When NACRS first launched in 1997, there was only 1 level of submission. To address clients’ need to reduce the burden of data collection and to improve the timeliness of reporting, CIHI implemented levels of NACRS ED data submission as follows:

  • NACRS ED Level 1, introduced in 2009–2010, requires data elements to be used in the calculation of ED wait time indicators — data elements such as Time of Registration, Triage Time, Disposition Time and CTAS Level. These data elements are often readily available from hospital admission/discharge and/or ED information systems and can be interfaced to the NACRS abstract.
  • Reporting Level 2 became available in 2010–2011. It includes the same mandatory and optional elements as Level 1, but completion of clinical information selected from pick-lists — either the ED Discharge Diagnosis Short List or the Presenting Complaint List — is required.
  • Level 3 data (the original version of NACRS) is currently the only level that is grouped in the CACS methodology. In 2011, CIHI released a redeveloped version of CACS, which included a separate logic step to group ED visits into their own clinically relevant cells. A client request to run NACRS Level 2 data through the CACS grouping methodology initiated a project to assess the value and usability of the cells and resource indicators, to document issues and to offer solutions.

ED discharge diagnosis

Although Level 2 NACRS includes clinical data elements, only the ED discharge diagnosis will be used for case-mix assignment. The ED discharge diagnosis is a subset of the diagnosis codes available for the Main Problem data element, which is used for grouping Level 3 abstracts.

Intervention pick-list

Level 1 and Level 2 NACRS submissions were developed to reduce the burden of data collection and to improve the timeliness of reporting. It became apparent though, after analysis, that if resource indicators were to become a CIHI output for Level 2, along with diagnostic information, the capture of interventions performed in the ED would be necessary to create representative weights.
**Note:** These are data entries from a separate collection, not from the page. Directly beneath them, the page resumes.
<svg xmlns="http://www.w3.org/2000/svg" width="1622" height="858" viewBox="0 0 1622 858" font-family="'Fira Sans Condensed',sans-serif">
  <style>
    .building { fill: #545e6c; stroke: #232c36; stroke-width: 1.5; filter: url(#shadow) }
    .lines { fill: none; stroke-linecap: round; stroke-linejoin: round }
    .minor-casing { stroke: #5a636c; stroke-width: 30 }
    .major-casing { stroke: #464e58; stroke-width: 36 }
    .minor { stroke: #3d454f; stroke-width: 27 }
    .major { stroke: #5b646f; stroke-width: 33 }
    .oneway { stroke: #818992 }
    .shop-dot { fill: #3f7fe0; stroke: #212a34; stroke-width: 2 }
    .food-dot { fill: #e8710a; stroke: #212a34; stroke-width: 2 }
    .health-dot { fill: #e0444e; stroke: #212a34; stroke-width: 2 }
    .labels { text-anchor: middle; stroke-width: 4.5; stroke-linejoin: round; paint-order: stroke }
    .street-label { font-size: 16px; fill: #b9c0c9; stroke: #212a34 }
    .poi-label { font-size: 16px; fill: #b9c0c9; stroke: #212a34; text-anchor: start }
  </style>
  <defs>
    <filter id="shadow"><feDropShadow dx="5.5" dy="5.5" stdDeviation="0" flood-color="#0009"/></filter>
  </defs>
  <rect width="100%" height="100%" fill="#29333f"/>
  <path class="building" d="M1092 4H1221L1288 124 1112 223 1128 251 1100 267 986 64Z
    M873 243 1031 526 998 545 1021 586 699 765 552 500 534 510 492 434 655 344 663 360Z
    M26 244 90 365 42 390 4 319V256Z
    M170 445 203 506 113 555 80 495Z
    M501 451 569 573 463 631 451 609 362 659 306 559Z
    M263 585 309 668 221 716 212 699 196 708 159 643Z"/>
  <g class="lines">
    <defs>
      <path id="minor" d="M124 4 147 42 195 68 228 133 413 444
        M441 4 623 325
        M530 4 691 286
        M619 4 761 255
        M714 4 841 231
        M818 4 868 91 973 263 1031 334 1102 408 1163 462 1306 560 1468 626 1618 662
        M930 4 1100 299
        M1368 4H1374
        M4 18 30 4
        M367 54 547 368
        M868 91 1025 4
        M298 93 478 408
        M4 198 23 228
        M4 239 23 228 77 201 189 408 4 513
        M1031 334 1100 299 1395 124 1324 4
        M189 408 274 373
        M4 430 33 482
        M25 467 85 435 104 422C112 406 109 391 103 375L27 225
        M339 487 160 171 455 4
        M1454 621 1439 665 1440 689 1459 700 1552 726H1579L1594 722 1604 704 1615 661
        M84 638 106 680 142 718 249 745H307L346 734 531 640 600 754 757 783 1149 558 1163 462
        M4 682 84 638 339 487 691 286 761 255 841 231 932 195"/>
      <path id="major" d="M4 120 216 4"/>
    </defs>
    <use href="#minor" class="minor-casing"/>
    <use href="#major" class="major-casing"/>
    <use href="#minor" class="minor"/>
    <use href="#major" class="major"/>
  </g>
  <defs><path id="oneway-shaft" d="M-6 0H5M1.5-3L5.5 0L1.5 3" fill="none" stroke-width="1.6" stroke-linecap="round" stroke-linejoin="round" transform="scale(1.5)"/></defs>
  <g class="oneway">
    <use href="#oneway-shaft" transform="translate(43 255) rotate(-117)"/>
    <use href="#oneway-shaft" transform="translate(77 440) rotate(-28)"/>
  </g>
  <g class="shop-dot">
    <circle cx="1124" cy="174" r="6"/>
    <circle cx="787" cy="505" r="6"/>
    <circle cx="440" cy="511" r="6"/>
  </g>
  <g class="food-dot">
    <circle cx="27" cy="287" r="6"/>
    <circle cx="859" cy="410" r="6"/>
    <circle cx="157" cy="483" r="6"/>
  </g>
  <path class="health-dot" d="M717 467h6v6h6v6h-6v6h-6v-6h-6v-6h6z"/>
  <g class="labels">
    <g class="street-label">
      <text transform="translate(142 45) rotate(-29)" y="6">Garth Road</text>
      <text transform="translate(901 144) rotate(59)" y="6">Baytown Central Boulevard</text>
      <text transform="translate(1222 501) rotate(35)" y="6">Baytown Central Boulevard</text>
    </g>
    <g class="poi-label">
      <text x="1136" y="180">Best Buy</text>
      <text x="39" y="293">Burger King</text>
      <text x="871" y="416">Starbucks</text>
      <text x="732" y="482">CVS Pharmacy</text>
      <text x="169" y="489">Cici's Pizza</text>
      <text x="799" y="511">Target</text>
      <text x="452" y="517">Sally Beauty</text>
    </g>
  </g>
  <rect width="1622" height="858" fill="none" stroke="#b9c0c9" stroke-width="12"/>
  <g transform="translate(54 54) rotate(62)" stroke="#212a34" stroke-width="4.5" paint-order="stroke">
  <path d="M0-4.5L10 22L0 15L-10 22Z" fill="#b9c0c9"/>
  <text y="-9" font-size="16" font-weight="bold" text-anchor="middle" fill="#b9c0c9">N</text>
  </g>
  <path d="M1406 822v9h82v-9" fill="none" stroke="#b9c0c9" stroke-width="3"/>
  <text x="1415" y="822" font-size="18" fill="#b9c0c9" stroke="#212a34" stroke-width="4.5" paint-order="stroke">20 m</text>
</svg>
Work is currently under way to modify the NACRS record for April 2018. Data elements will be added to capture 3 occurrences of interventions (from a pick-list of 28) that have shown to increase the resource intensity of a client visit. Investigative technology, or IT (CT scan, X-ray, etc.), also plays a role in describing the cost of an ED visit. Data elements to capture 3 occurrences of IT (from a pick-list of 9) will also be added.
Details regarding the modifications to NACRS are available in the CAD bulletins.